Harga perak Antam pada Jumat, 17 Januari 2026, tercatat mengalami penurunan sebesar Rp 600 dibandingkan hari sebelumnya. Koreksi harga ini menjadi perhatian pelaku pasar dan investor ritel yang menjadikan perak sebagai salah satu instrumen lindung nilai maupun aset investasi jangka menengah.
Penurunan harga perak terjadi di tengah dinamika pasar global yang masih berfluktuasi. Pergerakan logam mulia, termasuk perak, tidak lepas dari sentimen ekonomi dunia, pergerakan dolar Amerika Serikat, serta ekspektasi kebijakan moneter bank sentral utama.
Faktor yang Mempengaruhi Penurunan Harga perak Antam
Analis menilai koreksi harga perak Antam sejalan dengan tekanan yang terjadi di pasar logam mulia internasional. Penguatan mata uang dolar AS menjadi salah satu faktor utama yang menekan harga perak, karena membuat komoditas berbasis dolar menjadi relatif lebih mahal bagi investor global.
Selain itu, pergerakan harga emas yang cenderung stabil turut memengaruhi minat pasar terhadap perak. Dalam kondisi tertentu, investor memilih bersikap menunggu, terutama saat belum ada sentimen kuat yang mendorong kenaikan harga logam mulia.
“Harga perak cenderung lebih volatil dibandingkan emas, sehingga koreksi harian seperti ini masih tergolong wajar,” ujar seorang pengamat pasar komoditas.
Perak sebagai Instrumen Investasi
Meski mengalami penurunan, perak tetap dipandang menarik oleh sebagian investor. Selain digunakan sebagai aset investasi, perak juga memiliki nilai industri yang cukup besar, terutama di sektor elektronik, energi terbarukan, dan manufaktur.
Peluang di Tengah Fluktuasi
Koreksi harga sering kali dimanfaatkan investor untuk melakukan pembelian bertahap. Dengan harga yang lebih rendah, investor berpeluang memperoleh perak dengan biaya masuk yang lebih efisien, terutama bagi mereka yang berorientasi jangka panjang.
Namun demikian, investor tetap diimbau untuk memperhatikan risiko volatilitas. Harga perak dapat bergerak cepat mengikuti sentimen global, sehingga strategi investasi perlu disesuaikan dengan profil risiko masing-masing.
Perbandingan dengan Logam Mulia Lain
Dibandingkan emas, perak dikenal memiliki pergerakan harga yang lebih agresif. Saat Tuna55 sentimen pasar positif, kenaikan harga perak bisa lebih cepat. Sebaliknya, ketika pasar tertekan, koreksi juga bisa terjadi lebih dalam.
Strategi Investor Ritel
Bagi investor ritel, diversifikasi menjadi strategi penting. Mengombinasikan perak dengan emas atau instrumen lain dinilai dapat membantu menyeimbangkan risiko. Selain itu, pemantauan harga secara berkala dan memahami faktor global menjadi kunci dalam mengambil keputusan.

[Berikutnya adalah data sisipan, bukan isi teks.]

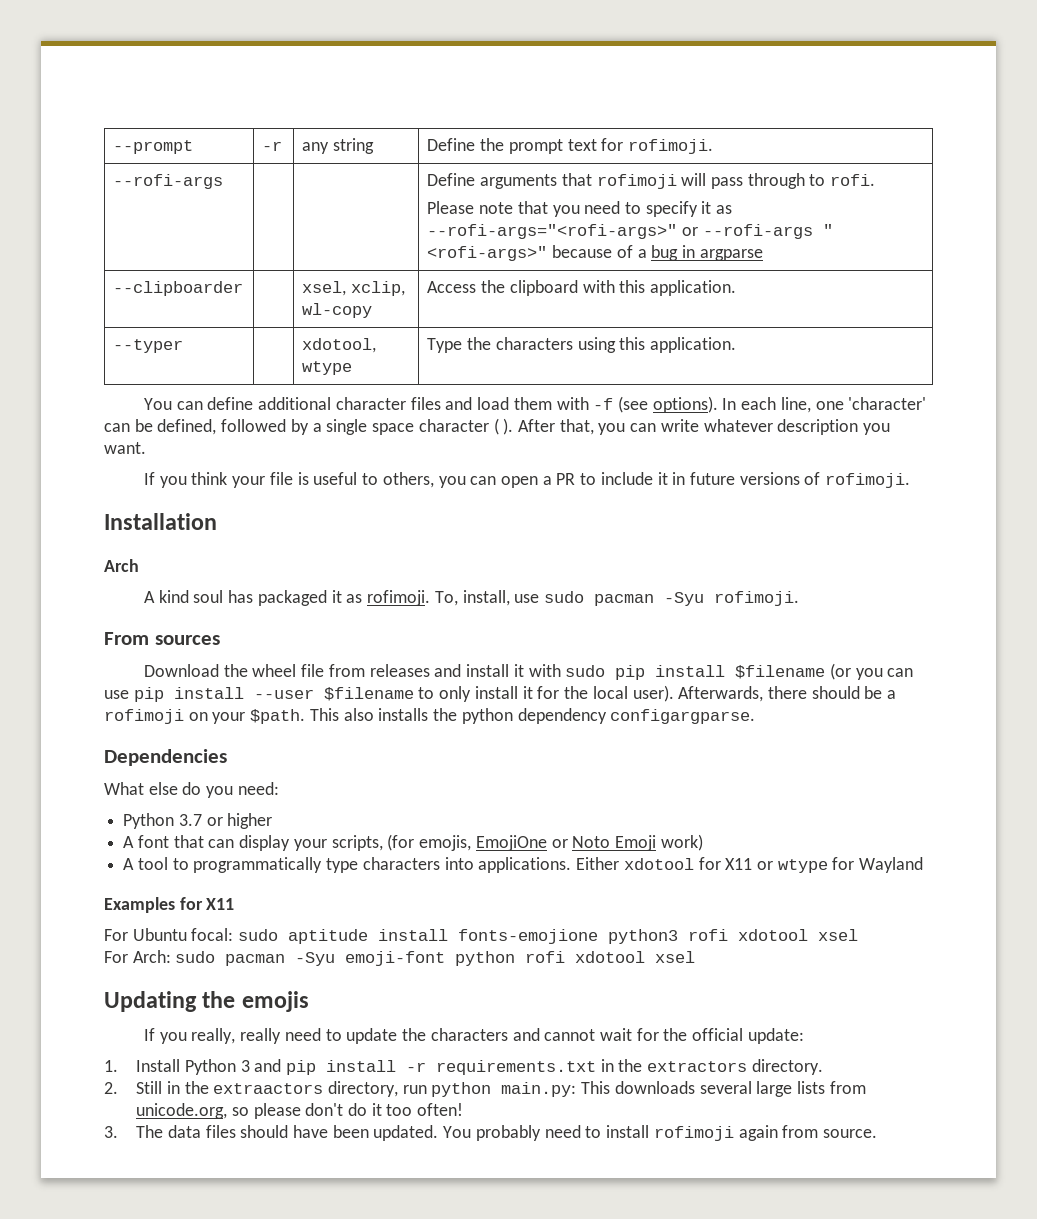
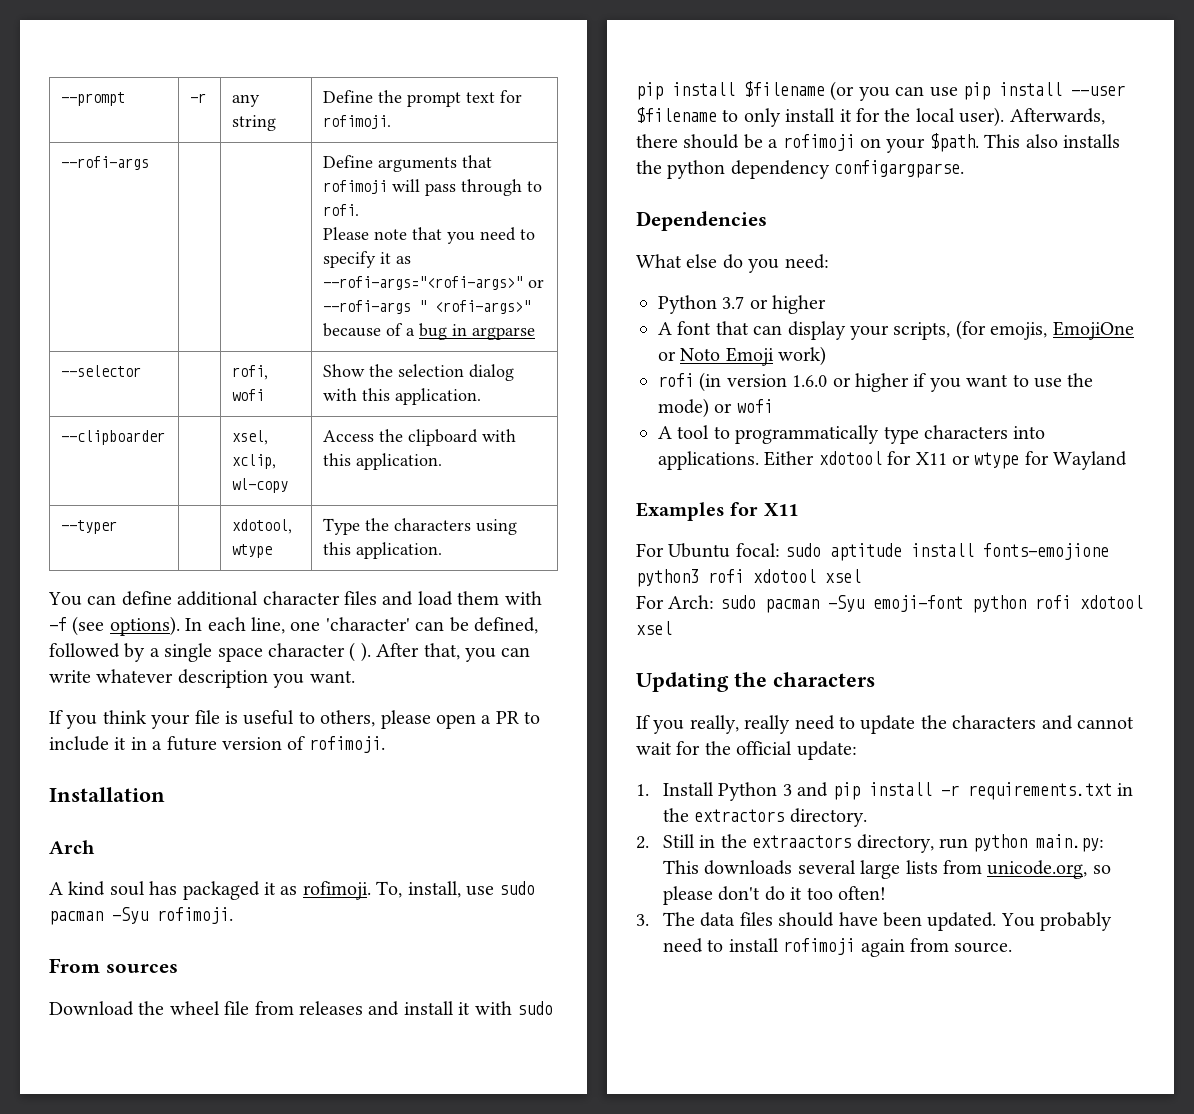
(763, 255) none -> [61,365,142,377] [232,365,269,380] [232,389,265,401] [323,364,515,381] [323,388,482,405] // --selector | | rofi, wofi | Show the selection dialog with this application.
[438,476,497,488] you can -> [380,710,431,729] please
[690,472,800,485] future versions -> [152,736,282,751] a future version
(703, 842) none -> [658,372,1094,392] [658,398,773,418] // rofi (in version 1.6.0 or higher if you want to use the mode) or wofi
[241,991,309,1012] emojis -> [773,672,875,687] characters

Penurunan harga perak Antam pada 17 Januari 2026 ini mencerminkan dinamika pasar yang terus bergerak. Bagi sebagian investor, kondisi ini menjadi sinyal kehati-hatian, sementara bagi yang lain justru membuka peluang untuk menambah kepemilikan logam mulia di tengah fluktuasi harga yang terjadi.